She adds that drivers need to know how to deal with stock: "I’ve seen a lot of people start and struggle because they’ve never dealt with animals before. You have to have common sense, and the number one rule is don’t stand in their way. I’ve been caught out a couple of times but never hurt.

"With bulls, just never trust them; they might look friendly but you never know. And I’d rather handle cattle than sheep. You get some stubborn sheep and I don’t have the temperament for that."

Some of the cattle from the East Coast are a challenge, often because they’ve had little or no human contact.

"If they are really bad, we chain all the gate doors back and instead of doing pens of four, we have 12. Then you don’t have to go in and shut the gates behind them," she says.

The process of moving livestock is not an easy one, and Danielle says there is still room for improvements in the industry. "There’s still a lot of loading on your own, which I don’t really agree with, especially with the cattle," she says. "Often, we go to places where there’s no one around. If there’s an emergency, no one is going to know.

================

> INSTRUCTION
Answer these questions using the livestock-handling extract:
1. What is the number one rule for dealing with stock?
2. Which does Danielle say she would rather handle, cattle or sheep?
3. When the cattle are really bad, how many head go in a pen instead of four?
The entries that follow are separate material and have no connection to the text.

> DATA EXCERPTS
================

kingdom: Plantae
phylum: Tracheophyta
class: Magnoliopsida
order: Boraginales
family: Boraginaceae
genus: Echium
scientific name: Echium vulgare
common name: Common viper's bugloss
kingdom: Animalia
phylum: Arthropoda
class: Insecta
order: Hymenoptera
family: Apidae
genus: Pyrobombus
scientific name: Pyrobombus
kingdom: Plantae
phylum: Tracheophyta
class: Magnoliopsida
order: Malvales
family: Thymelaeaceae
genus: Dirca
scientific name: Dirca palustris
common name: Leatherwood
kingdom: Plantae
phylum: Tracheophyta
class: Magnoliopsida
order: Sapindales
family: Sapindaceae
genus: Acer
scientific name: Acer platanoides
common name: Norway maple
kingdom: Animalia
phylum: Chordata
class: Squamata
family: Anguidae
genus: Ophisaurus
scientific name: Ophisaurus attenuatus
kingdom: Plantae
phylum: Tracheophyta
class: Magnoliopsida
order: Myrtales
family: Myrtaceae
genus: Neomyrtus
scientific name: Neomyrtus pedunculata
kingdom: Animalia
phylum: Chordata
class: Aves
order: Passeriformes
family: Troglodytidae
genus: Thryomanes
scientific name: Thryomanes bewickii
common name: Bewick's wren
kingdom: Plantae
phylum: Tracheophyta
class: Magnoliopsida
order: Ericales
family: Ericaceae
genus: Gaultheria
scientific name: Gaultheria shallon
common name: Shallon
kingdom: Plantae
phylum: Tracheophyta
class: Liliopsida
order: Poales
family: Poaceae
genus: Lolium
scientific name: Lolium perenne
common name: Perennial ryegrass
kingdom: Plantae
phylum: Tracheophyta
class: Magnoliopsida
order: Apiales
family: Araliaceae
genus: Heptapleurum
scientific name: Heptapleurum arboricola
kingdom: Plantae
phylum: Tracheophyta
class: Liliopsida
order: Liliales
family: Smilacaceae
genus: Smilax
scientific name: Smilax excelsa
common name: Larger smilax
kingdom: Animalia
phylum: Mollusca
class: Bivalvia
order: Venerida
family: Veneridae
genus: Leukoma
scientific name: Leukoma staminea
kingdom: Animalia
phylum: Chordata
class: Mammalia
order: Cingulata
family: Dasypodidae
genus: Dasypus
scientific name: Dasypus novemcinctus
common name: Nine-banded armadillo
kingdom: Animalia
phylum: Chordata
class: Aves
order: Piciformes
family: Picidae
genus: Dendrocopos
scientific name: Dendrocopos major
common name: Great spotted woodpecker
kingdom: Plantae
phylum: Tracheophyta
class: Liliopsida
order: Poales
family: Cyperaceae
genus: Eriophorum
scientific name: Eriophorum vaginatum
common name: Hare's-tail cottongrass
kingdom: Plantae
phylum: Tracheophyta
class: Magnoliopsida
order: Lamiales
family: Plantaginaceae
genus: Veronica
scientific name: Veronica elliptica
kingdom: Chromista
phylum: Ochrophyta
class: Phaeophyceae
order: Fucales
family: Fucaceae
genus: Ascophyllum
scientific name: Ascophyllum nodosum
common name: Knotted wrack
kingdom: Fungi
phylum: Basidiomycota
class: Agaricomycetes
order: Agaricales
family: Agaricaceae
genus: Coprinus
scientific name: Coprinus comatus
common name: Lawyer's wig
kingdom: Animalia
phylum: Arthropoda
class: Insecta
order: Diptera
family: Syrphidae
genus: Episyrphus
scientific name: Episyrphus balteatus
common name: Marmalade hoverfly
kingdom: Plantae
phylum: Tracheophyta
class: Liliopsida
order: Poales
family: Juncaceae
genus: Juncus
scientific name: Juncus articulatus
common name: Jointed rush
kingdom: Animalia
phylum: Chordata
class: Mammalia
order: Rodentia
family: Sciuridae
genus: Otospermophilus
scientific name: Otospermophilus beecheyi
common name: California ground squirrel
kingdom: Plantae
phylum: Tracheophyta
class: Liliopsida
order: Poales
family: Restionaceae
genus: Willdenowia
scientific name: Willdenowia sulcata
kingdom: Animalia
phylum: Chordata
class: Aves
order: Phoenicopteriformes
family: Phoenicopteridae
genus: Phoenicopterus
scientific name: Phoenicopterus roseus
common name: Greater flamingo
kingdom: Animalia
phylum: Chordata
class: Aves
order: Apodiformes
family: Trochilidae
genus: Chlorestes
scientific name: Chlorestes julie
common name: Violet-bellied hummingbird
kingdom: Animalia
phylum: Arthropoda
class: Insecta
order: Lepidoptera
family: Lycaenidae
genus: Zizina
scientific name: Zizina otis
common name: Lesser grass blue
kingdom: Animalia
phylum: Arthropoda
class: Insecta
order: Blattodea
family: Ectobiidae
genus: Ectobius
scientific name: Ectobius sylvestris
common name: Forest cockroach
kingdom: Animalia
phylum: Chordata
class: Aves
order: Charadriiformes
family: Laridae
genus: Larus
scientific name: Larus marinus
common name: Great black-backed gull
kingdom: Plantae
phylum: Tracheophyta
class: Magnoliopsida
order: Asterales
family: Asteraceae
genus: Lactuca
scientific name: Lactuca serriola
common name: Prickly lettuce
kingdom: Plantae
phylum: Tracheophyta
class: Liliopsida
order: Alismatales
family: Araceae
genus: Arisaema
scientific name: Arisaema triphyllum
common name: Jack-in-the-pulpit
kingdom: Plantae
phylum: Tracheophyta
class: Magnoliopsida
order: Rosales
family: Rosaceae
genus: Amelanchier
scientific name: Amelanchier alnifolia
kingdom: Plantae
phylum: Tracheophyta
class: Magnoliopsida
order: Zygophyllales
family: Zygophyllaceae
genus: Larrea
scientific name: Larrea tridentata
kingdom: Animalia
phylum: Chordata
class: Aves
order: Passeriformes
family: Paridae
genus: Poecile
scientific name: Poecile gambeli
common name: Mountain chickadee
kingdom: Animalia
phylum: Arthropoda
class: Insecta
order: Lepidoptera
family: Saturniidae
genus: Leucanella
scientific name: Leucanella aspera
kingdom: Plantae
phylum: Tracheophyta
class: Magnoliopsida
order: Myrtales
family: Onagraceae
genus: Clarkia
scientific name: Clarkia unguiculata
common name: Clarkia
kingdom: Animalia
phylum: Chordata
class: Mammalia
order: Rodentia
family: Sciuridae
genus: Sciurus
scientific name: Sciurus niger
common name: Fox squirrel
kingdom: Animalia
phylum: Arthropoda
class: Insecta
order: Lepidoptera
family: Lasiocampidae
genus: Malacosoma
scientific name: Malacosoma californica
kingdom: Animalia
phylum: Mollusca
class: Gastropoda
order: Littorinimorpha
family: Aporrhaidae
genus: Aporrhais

================

> OUTPUT OF THE TASK
1. Don't stand in their way.
2. Cattle.
3. 12.